▸ WHAT TO WORK ON
Continue the Slurm mailing-list thread about slurmctld failing to talk to slurmdbd, starting right after its last line.

[slurm-users] Problem with slurmctl communication with clurmdbd
Bruno Santos
bacmsantos at gmail.com
Wed Nov 29 07:19:46 MST 2017
Thank you Barbara,
Unfortunately, it does not seem to be a munge problem. Munge can
successfully authenticate with the nodes.
I have increased the verbosity level and restarted the slurmctld and now I
am getting more information about this:
> Nov 29 14:08:16 plantae slurmctld[30340]: Registering slurmctld at port
>> 6817 with slurmdbd.
>
> Nov 29 14:08:16 plantae slurmctld[30340]: error: slurm_persist_conn_open:
>> Something happened with the receiving/processing of the persistent
>> connection init message to localhost:6819: Initial RPC not DBD_INIT
>
> Nov 29 14:08:16 plantae slurmctld[30340]: error: slurmdbd: Sending
>> PersistInit msg: No error
>
> Nov 29 14:08:16 plantae slurmctld[30340]: error: slurm_persist_conn_open:
>> Something happened with the receiving/processing of the persistent
>> connection init message to localhost:6819: Initial RPC not DBD_INIT
>
> Nov 29 14:08:16 plantae slurmctld[30340]: error: slurmdbd: Sending
>> PersistInit msg: No error
>
> Nov 29 14:08:16 plantae slurmctld[30340]: fatal: It appears you don't have
>> any association data from your database. The priority/multifactor plugin
>> requires this information to run correctly. Please check your database
>> connection and try again.
>
>
The problem seems to somehow be related to slurmdbd?
I am a bit lost at this point, to be honest.
Best,
Bruno
On 29 November 2017 at 14:06, Barbara KraĊĦovec <barbara.krasovec at ijs.si>
wrote:
> Hello,
>
> does munge work?
> Try if decode works locally:
> munge -n | unmunge
> Try if decode works remotely:
> munge -n | ssh <somehost_in_cluster> unmunge
>
> It seems as munge keys do not match...
>
> See comments inline..
>
> On 29 Nov 2017, at 14:40, Bruno Santos <bacmsantos at gmail.com> wrote:
>
> I actually just managed to figure that one out.

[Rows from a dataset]

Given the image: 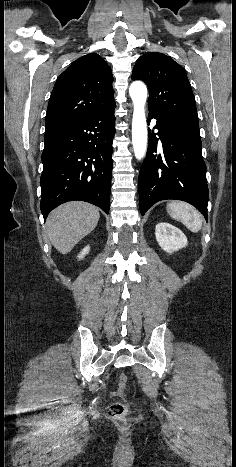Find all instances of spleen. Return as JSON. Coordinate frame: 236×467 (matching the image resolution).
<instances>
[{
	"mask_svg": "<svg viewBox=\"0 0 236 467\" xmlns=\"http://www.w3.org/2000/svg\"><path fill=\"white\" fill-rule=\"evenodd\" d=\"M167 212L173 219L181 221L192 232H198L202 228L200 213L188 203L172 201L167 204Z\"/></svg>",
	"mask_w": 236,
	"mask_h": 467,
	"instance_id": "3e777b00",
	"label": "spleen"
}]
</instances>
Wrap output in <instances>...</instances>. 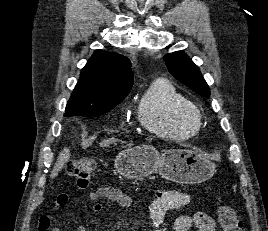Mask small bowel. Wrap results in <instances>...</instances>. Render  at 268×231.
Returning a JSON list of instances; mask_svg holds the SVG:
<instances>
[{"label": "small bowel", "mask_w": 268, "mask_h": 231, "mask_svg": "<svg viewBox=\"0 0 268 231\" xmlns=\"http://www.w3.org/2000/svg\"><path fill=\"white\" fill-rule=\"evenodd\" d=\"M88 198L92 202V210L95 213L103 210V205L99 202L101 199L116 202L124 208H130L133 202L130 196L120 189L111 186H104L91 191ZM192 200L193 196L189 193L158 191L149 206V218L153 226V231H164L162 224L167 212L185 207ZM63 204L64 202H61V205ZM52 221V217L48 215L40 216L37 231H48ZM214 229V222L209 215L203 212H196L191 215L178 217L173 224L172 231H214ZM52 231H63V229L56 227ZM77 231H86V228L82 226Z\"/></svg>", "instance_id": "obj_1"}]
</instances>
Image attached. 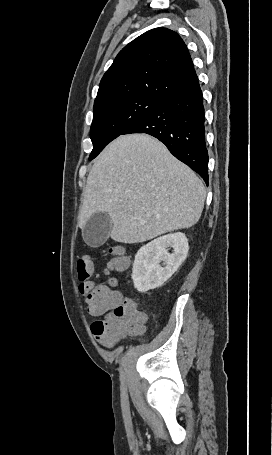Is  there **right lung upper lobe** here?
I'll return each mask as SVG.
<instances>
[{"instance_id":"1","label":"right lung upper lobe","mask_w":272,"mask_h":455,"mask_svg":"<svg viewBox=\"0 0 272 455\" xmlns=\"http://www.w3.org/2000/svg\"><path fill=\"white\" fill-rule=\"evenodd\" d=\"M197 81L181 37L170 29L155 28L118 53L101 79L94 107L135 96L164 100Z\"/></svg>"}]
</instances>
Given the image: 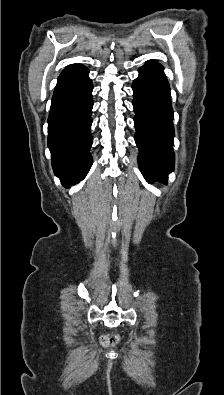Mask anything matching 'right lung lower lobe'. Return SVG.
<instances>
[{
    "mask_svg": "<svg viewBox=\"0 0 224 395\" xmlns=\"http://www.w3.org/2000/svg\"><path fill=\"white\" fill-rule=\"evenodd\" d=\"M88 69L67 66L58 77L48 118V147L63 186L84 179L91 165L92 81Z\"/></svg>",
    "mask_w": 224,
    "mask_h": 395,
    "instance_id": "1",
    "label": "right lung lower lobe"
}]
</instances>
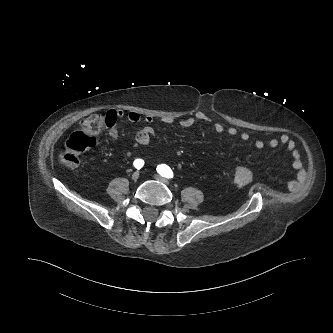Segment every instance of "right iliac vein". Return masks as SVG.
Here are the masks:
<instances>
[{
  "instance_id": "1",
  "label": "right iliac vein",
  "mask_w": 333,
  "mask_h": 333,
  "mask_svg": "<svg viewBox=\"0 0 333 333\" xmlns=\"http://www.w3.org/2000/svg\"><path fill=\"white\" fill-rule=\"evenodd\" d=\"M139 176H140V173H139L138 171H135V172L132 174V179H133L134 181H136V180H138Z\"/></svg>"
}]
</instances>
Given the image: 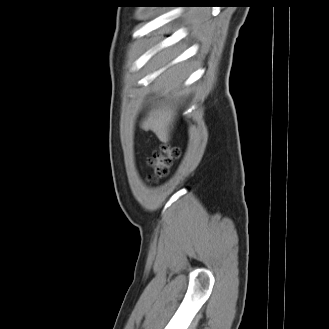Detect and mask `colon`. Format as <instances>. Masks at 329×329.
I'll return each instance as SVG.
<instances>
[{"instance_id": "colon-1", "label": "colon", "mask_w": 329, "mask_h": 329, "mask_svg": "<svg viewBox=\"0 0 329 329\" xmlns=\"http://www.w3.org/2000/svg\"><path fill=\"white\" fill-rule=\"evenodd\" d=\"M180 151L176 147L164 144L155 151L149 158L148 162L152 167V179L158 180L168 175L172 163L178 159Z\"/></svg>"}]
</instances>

▸ TASK OUTPUT
>
> The problem was that I had setup AccountingStoragePass=magic in the
> slurm.conf file while after re-reading the documentation it seems this is
> only needed if I have a different munge instance controlling the logins to
> the database, which I don't.
> So commenting that line out seems to have worked however I am now getting
> a different error:
>
>> Nov 29 13:19:20 plantae slurmctld[29984]: Registering slurmctld at port
>> 6817 with slurmdbd.
>> Nov 29 13:19:20 plantae slurmctld[29984]: error: slurm_persist_conn_open:
>> Something happened with the receiving/processing of the persistent
>> connection init message to localhost:6819: Initial RPC not DBD_INIT
>> Nov 29 13:19:20 plantae systemd[1]: slurmctld.service: Main process
>> exited, code=exited, status=1/FAILURE
>> Nov 29 13:19:20 plantae systemd[1]: slurmctld.service: Unit entered
>> failed state.
>> Nov 29 13:19:20 plantae systemd[1]: slurmctld.service: Failed with result
>> 'exit-code'.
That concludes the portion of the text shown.